FARMINGTON — Davis County hired three expert witnesses to counter claims in a civil lawsuit that jail personnel were deliberately indifferent to the medical care of a man who died of a drug overdose while awaiting booking.
Susan Johnson, of Layton, is suing the county over the Dec. 14, 2017, death of her son, Gregory Leigh Hayes, 33. Her 2018 suit against the county and the Sheriff at the time, Todd Richardson, alleges the jail failed to adequately evaluate and monitor Hayes’ medical condition.
Hayes, who had a history of drug addiction, was brought to the jail on the evening of Dec. 13 after a police officer determined he was intoxicated.
Because of his condition, jail booking personnel placed him in a holding cell rather than completing the booking process and assigning him his own cell.
In documents filed in Salt Lake City’s U.S. District Court Friday, attorneys representing the county identified expert witnesses they have retained: Dr. Kennon Tubbs, who provides medical care in 10 Utah and Wyoming county jails; Glen R. Hanson, a toxicology expert; and C. Donald Leach II, a consultant in jails’ handling of people under the influence of drugs.
Tubbs will testify about the standard of care for people who may be under the influence of drugs or medication in a jail setting, and specifically about the monitoring and treatment of Hayes, the defense said.
Hanson, who has a Ph.D. in pharmacology from the University of Utah, is expected to testify about the substances Hayes consumed and their effects on the man.
The jail’s policies and procedures governing the handling of incoming inmates under the influence will be addressed by Leach, the county documents said. He also will testify about Hayes’ admission to the jail that night.
In November, Johnson’s attorneys disclosed to the court that they have hired two expert witnesses.
Dr. Ken Starr, a California authority on emergency rooms, drug abuse recovery and jail medical services, will testify about Hayes’ “survivability had appropriate precautions been taken,” according to the documents.
Tom Green, a former chief deputy in the Washoe County Sheriff’s Office in Nevada, is the second expert witness hired by Johnson’s attorneys.

=====

# [Prompt 1]
Can you turn the paragraph beginning "In documents filed in Salt Lake City's U.S. District Court Friday" in the article on the Davis County jail lawsuit into a short list that keeps its main facts?
# [Prompt 2]
Would you return, word for word, the part of the article on the Davis County jail lawsuit that opens with the words containing "Tubbs will testify" and closes with "to the documents."?

Items from a dataset:
=====

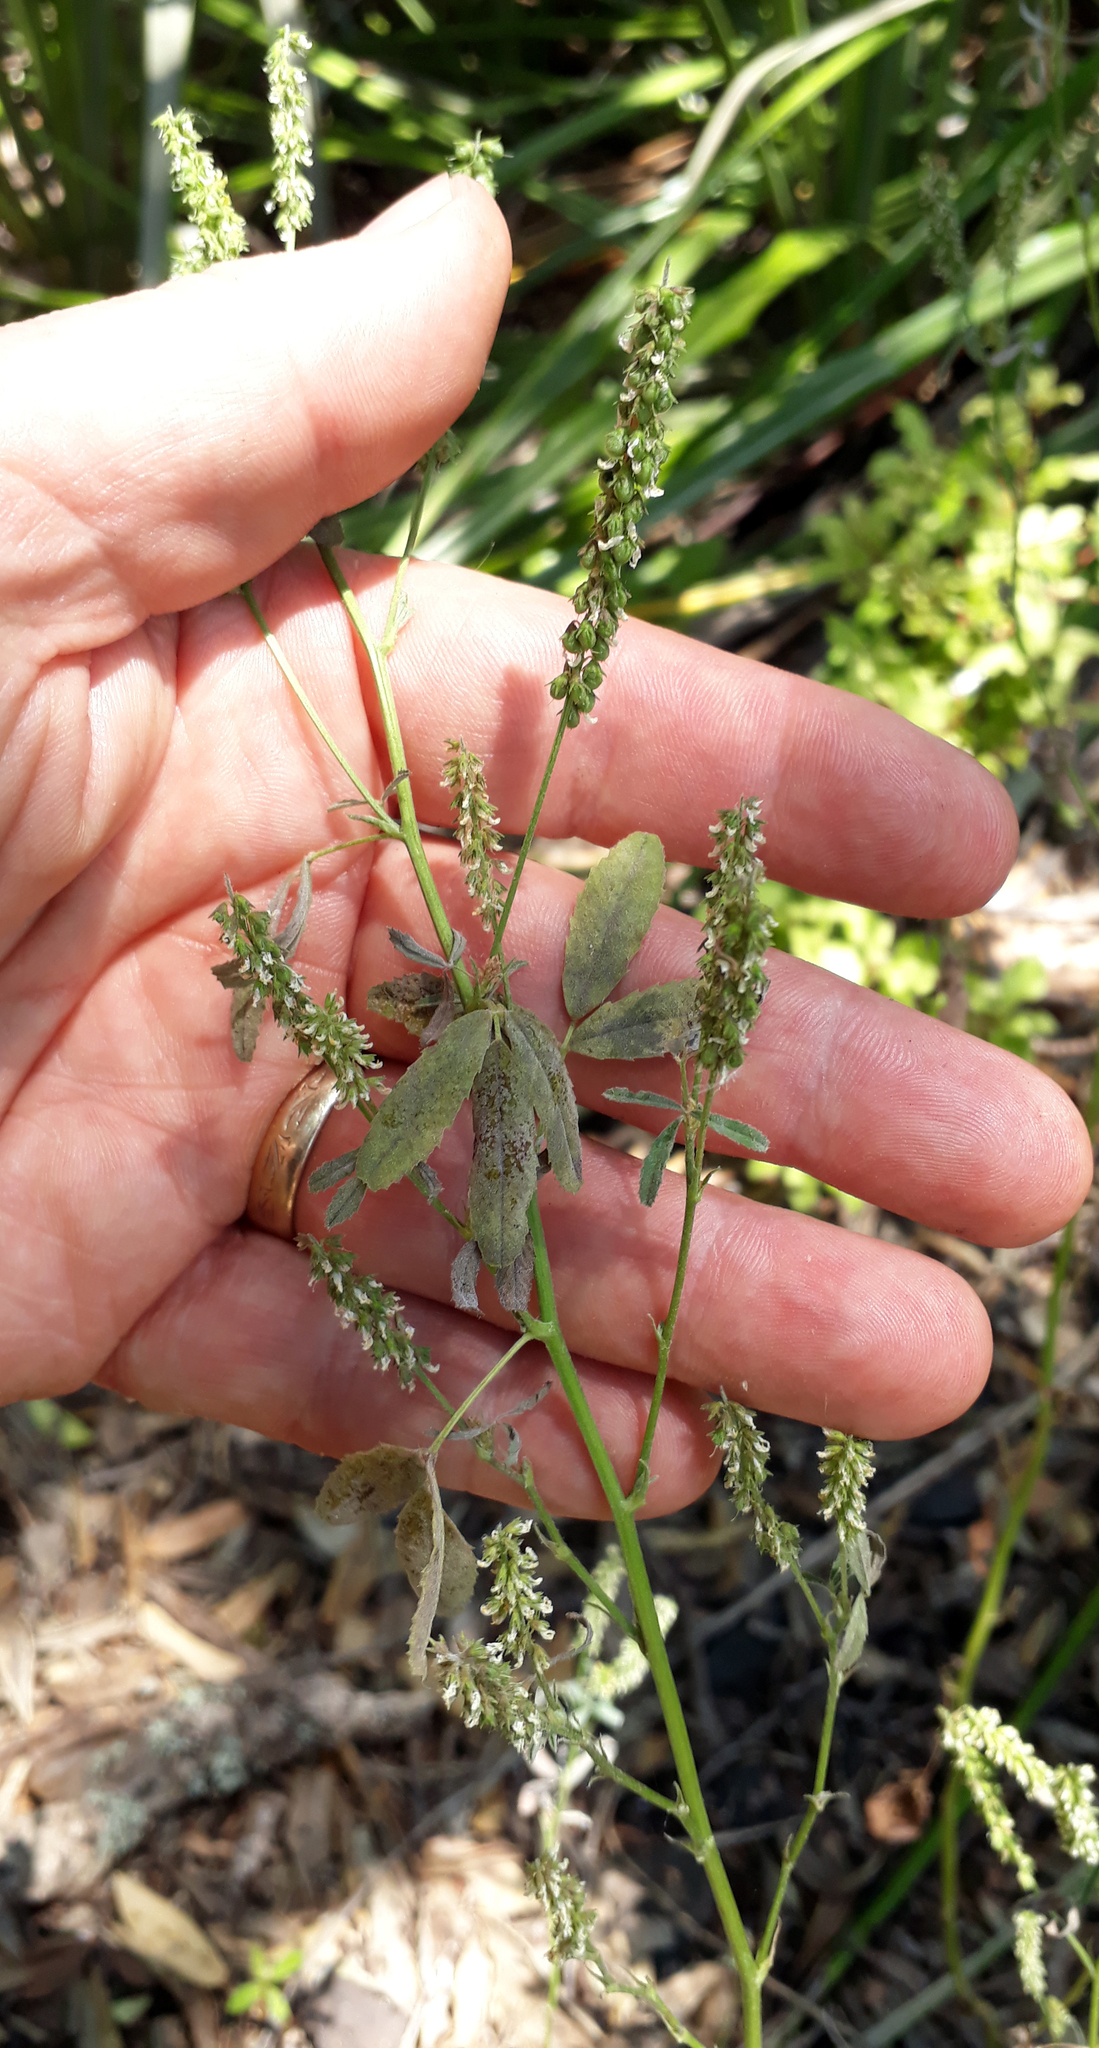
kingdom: Fungi
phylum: Ascomycota
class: Leotiomycetes
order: Helotiales
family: Erysiphaceae
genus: Erysiphe
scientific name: Erysiphe pisi
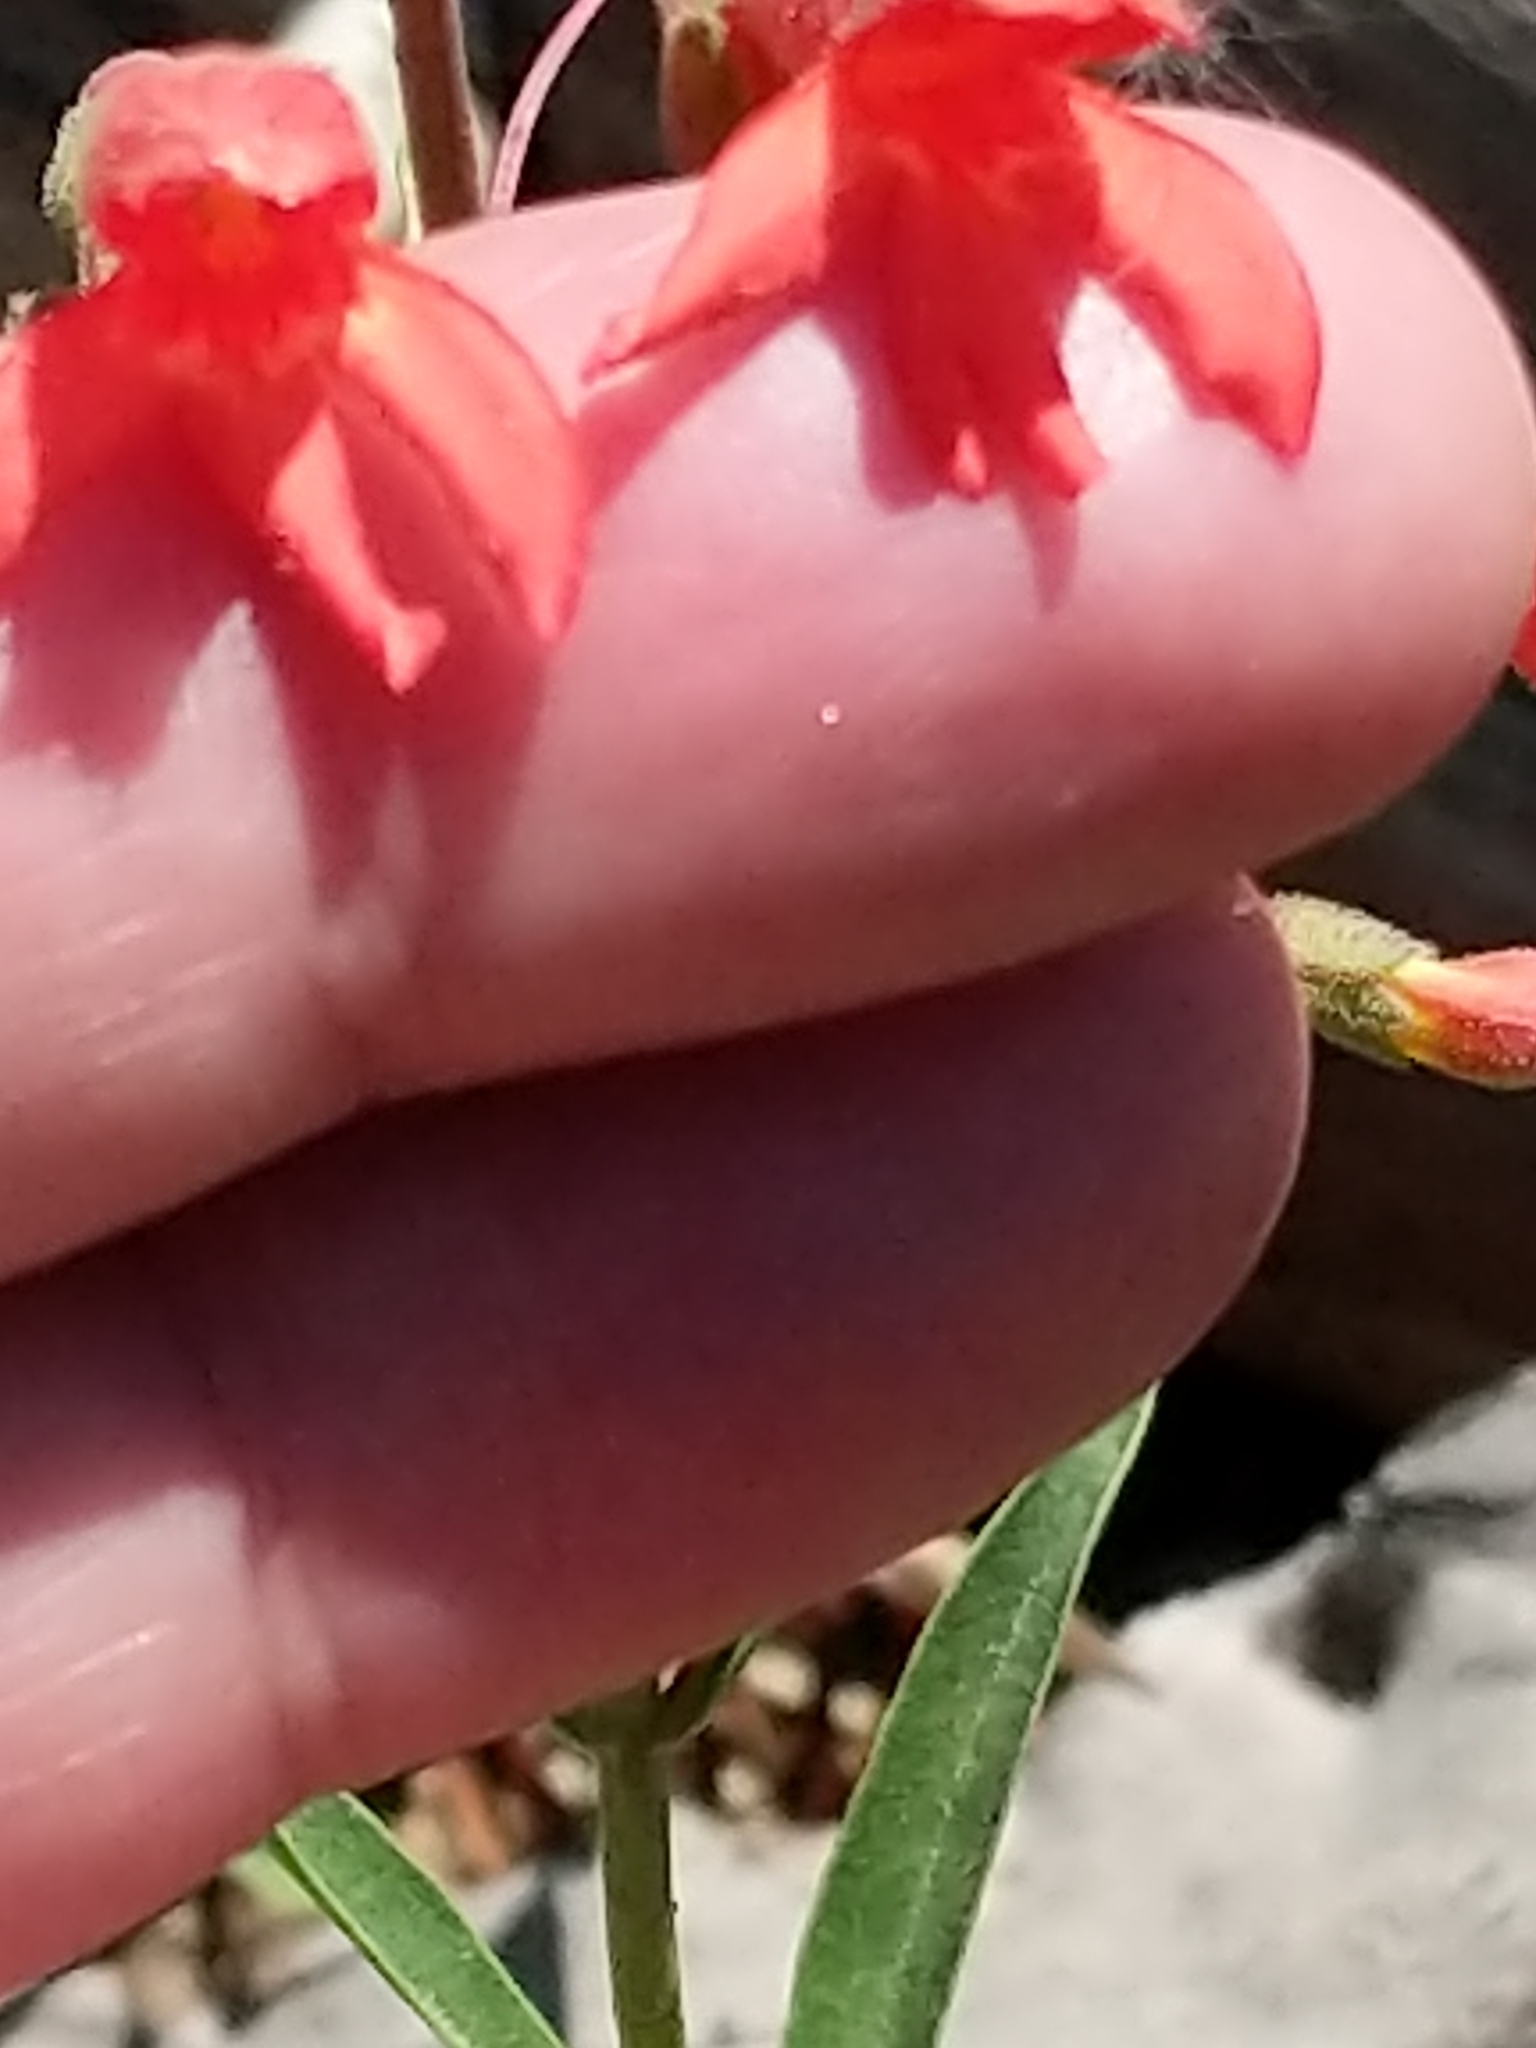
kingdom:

=====

# [Task solution 1]
- Filed: Friday, in Salt Lake City's U.S. District Court, by attorneys representing the county
- Expert witnesses the county has retained:
  - Dr. Kennon Tubbs: provides medical care in 10 Utah and Wyoming county jails
  - Glen R. Hanson: toxicology expert
  - C. Donald Leach II: consultant in jails' handling of people under the influence of drugs

# [Task solution 2]
Tubbs will testify about the standard of care for people who may be under the influence of drugs or medication in a jail setting, and specifically about the monitoring and treatment of Hayes, the defense said.
Hanson, who has a Ph.D. in pharmacology from the University of Utah, is expected to testify about the substances Hayes consumed and their effects on the man.
The jail’s policies and procedures governing the handling of incoming inmates under the influence will be addressed by Leach, the county documents said. He also will testify about Hayes’ admission to the jail that night.
In November, Johnson’s attorneys disclosed to the court that they have hired two expert witnesses.
Dr. Ken Starr, a California authority on emergency rooms, drug abuse recovery and jail medical services, will testify about Hayes’ “survivability had appropriate precautions been taken,” according to the documents.